Ma perché invece di andare a picchiare i romanisti non avete telefonato al 112 o al 113?
«Perché se non andavamo ad aiutarli, quello lì li ammazzava. Sembrava un pazzo. Noi napoletani siamo fatti così, siamo solidali e aiutiamo i concittadini in difficoltà».

Per picchiare hai usato spranghe o altro?
«No, solo le mani. A Gastone, dopo che aveva sparato a Ciro, l'ho riempito di botte. Gli ho girato le caviglie con le mie mani, gli ho girato. Ma secondo me era fatto di cocaina perché era insensibile al dolore».

Tu hai già avuto guai con la giustizia, che so, per furto o spaccio di droga?
«Sì, qualcosa del genere. Errori di gioventù».

Ti rendi conto che la tua testimonianza non ha valore se non la racconti alla polizia?
«Alla polizia io non ci vado. Già hanno arrestato a Ciro, solo perché ha aiutato quella gente, finisce che arrestano pure a me. Però voglio dirlo forte che quello di sabato è stato un agguato. Perché adesso a noi napoletani vogliono farci passare per delinquenti e camorristi. Vale pure per Genny 'a carogna. Tutti contro di lui solo per quella maglietta. Volete sapere la verità?».

Dimmi.
«La verità è che se non interveniva lui, allo stadio finiva in carneficina. Finiva in un massacro. Quelli uscivano e bruciavano la città. Lo dovevano ringraziare a Genny per quello che ha fatto. Senza contare che è stato il primo a venire a trovare a Ciro in ospedale».

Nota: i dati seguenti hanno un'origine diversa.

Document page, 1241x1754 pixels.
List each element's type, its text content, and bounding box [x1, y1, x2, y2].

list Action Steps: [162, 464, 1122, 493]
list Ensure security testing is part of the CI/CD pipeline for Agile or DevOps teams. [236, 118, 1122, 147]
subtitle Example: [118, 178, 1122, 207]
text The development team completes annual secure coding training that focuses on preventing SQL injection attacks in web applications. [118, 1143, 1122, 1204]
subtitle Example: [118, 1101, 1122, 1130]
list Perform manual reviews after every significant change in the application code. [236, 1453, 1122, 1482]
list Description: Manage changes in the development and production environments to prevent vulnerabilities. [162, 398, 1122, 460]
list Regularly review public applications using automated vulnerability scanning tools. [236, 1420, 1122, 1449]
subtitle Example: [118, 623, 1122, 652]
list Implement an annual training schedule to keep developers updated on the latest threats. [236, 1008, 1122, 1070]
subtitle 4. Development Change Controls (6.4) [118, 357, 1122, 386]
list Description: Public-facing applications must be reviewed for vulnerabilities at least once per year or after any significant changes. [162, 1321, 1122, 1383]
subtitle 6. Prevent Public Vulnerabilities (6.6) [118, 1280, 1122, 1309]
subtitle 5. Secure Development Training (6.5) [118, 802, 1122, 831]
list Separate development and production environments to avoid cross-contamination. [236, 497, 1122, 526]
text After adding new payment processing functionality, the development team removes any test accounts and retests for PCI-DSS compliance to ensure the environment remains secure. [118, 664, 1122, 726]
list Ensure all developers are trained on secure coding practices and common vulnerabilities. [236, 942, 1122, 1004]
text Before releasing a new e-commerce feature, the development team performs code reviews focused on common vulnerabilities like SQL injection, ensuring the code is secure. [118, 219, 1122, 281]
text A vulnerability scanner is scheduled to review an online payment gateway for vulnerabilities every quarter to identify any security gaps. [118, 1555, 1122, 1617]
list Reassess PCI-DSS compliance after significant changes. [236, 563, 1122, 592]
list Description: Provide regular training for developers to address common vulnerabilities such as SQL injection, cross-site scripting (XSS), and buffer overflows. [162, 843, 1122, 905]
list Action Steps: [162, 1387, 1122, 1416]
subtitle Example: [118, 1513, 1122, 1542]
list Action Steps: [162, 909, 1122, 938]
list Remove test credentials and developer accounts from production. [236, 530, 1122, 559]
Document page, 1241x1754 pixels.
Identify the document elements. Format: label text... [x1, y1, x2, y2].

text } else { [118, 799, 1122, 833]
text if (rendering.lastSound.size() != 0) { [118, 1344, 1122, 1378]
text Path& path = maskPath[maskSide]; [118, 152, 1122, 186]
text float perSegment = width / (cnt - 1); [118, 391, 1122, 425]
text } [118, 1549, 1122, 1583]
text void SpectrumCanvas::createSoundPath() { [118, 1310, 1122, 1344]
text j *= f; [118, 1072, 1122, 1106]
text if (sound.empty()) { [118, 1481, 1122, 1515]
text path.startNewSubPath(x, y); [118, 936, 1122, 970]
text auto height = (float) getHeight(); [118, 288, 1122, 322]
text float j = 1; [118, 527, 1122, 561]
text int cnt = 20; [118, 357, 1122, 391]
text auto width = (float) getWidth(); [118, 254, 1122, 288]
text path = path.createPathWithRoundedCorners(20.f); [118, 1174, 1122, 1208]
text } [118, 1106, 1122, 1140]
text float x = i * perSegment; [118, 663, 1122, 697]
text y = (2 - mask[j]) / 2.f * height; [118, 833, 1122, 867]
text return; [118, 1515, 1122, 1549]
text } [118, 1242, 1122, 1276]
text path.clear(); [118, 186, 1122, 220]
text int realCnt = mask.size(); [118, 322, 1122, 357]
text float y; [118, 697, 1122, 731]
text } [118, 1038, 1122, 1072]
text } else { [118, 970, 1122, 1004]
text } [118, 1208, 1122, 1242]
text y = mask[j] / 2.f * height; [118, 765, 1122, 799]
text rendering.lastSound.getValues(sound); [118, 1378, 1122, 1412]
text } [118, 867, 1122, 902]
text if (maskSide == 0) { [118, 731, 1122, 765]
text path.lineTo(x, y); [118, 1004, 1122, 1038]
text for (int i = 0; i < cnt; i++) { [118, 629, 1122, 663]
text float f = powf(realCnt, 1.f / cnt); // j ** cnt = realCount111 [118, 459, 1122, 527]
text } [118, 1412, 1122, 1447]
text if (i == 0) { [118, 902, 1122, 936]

Tu lavori o sei disoccupato?
«Lavoro. Una cosa artigianale».

Hai figli?
«No, ma mi sta arrivando un bambino».

Se potessi tornare indietro, a sabato, ti comporteresti allo stesso modo?
«E certo! Non sono pentito di niente. Mi spiace solo che l'ambulanza per Ciro, anche se abbiamo fatto decine di chiamate, è arrivata dopo 40 minuti. Dobbiamo ringraziare un carabiniere, è stato lui a insistere per far arrivare l'ambulanza. Mo' speriamo solo che Ciro si salva».